TASK INSTRUCTIONS: Quote the passage on Hadrian, Antinous, and Thebes word for word, in full.

STUDY TEXT:

[Start of section]

He had the youth splendidly buried in Besa. This most extraordinary
intermezzo of all Nile journeys supplied dying heathendom with a new
god, and art with its last ideal form. Probably, also, during the
burial, far-sighted courtiers already saw the star of Antinous shining
in Egypt's midnight sky, and then Hadrian saw it himself.
In the mystical land of Egypt, life might still be poetical even in the
clear daylight of Roman universal history in the reign of Hadrian. The
death of the young Bithynian seems to have occurred in October, 130.
The emperor continued his journey as soon as he had given orders for
a splendid town to be erected on the site of Besa, in honour of his
friend. In November, 130, the royal company is to be found amongst the
ruins of Thebes.
Thebes, the oldest town in Egypt, had been first put in the shade
by Memphis, and then destroyed by Cambyses. Since the time of the
Ptolemies, it had been called Diospolis, and Ptolemais had taken its
place as capital of the Thebaid. Already in Strabo's time it was split
up. It formed on either side of the Nile groups of gigantic temples and
palaces, monuments, and royal graves similar to those scattered to-day
amongst Luxor, Karnak, Medinet-Habu, Deir-el-Bahari, and Kurna.

[End of section]

AVAILABLE DATA:

[Start of section]

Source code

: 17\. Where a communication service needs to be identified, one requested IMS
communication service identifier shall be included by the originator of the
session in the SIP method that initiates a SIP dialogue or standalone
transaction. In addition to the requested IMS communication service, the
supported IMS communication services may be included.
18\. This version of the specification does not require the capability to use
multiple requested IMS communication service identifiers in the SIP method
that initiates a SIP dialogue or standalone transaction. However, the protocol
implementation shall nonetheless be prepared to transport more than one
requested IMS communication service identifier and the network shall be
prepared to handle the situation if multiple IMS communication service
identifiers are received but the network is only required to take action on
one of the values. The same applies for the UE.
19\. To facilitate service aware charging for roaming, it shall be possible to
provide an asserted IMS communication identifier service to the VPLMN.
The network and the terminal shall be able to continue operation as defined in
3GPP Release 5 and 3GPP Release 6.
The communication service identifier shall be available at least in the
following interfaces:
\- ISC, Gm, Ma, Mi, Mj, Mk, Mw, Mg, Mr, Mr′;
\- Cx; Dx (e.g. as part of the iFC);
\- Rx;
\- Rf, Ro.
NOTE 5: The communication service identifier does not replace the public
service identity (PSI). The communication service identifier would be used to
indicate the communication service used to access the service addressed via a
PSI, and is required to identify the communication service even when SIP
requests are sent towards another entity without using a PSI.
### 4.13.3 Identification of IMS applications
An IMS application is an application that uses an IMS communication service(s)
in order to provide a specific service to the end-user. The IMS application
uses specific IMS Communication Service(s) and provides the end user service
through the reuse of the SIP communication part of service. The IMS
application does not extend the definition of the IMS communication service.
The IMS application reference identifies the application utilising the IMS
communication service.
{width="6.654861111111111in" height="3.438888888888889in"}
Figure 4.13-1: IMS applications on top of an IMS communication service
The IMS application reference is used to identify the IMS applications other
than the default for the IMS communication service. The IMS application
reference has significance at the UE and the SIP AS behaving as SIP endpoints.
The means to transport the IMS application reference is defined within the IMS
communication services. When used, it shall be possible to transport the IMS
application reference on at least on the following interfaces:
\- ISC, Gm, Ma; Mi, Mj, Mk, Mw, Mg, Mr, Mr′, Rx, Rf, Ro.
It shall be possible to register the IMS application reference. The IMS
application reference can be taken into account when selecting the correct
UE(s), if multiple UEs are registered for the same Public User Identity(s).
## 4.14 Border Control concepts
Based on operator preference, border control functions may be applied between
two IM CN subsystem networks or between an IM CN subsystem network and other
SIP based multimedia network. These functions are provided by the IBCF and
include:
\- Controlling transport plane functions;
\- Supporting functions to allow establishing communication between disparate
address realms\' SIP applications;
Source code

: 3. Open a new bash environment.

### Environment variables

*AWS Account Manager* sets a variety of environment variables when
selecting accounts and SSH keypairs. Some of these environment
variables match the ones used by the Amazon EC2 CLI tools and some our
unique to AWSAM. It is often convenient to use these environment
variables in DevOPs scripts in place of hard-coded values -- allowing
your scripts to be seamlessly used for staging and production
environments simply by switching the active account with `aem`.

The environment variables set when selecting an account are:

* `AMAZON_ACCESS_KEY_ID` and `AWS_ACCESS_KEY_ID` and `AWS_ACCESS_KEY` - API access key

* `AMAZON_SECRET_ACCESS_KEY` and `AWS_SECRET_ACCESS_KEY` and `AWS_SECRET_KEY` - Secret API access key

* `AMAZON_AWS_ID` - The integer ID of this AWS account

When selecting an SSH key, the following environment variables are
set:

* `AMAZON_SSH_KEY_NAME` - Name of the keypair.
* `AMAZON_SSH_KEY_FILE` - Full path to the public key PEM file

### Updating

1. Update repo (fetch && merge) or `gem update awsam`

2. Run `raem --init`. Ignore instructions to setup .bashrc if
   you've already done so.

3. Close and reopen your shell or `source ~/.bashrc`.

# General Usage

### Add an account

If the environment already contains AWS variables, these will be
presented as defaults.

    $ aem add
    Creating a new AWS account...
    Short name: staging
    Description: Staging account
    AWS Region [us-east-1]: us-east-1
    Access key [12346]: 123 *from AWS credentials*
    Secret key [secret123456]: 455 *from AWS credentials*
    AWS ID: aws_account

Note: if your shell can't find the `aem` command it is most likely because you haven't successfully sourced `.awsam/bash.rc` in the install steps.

[End of section]

RESULT BELOW:
He had the youth splendidly buried in Besa. This most extraordinary
intermezzo of all Nile journeys supplied dying heathendom with a new
god, and art with its last ideal form. Probably, also, during the
burial, far-sighted courtiers already saw the star of Antinous shining
in Egypt's midnight sky, and then Hadrian saw it himself.
In the mystical land of Egypt, life might still be poetical even in the
clear daylight of Roman universal history in the reign of Hadrian. The
death of the young Bithynian seems to have occurred in October, 130.
The emperor continued his journey as soon as he had given orders for
a splendid town to be erected on the site of Besa, in honour of his
friend. In November, 130, the royal company is to be found amongst the
ruins of Thebes.
Thebes, the oldest town in Egypt, had been first put in the shade
by Memphis, and then destroyed by Cambyses. Since the time of the
Ptolemies, it had been called Diospolis, and Ptolemais had taken its
place as capital of the Thebaid. Already in Strabo's time it was split
up. It formed on either side of the Nile groups of gigantic temples and
palaces, monuments, and royal graves similar to those scattered to-day
amongst Luxor, Karnak, Medinet-Habu, Deir-el-Bahari, and Kurna.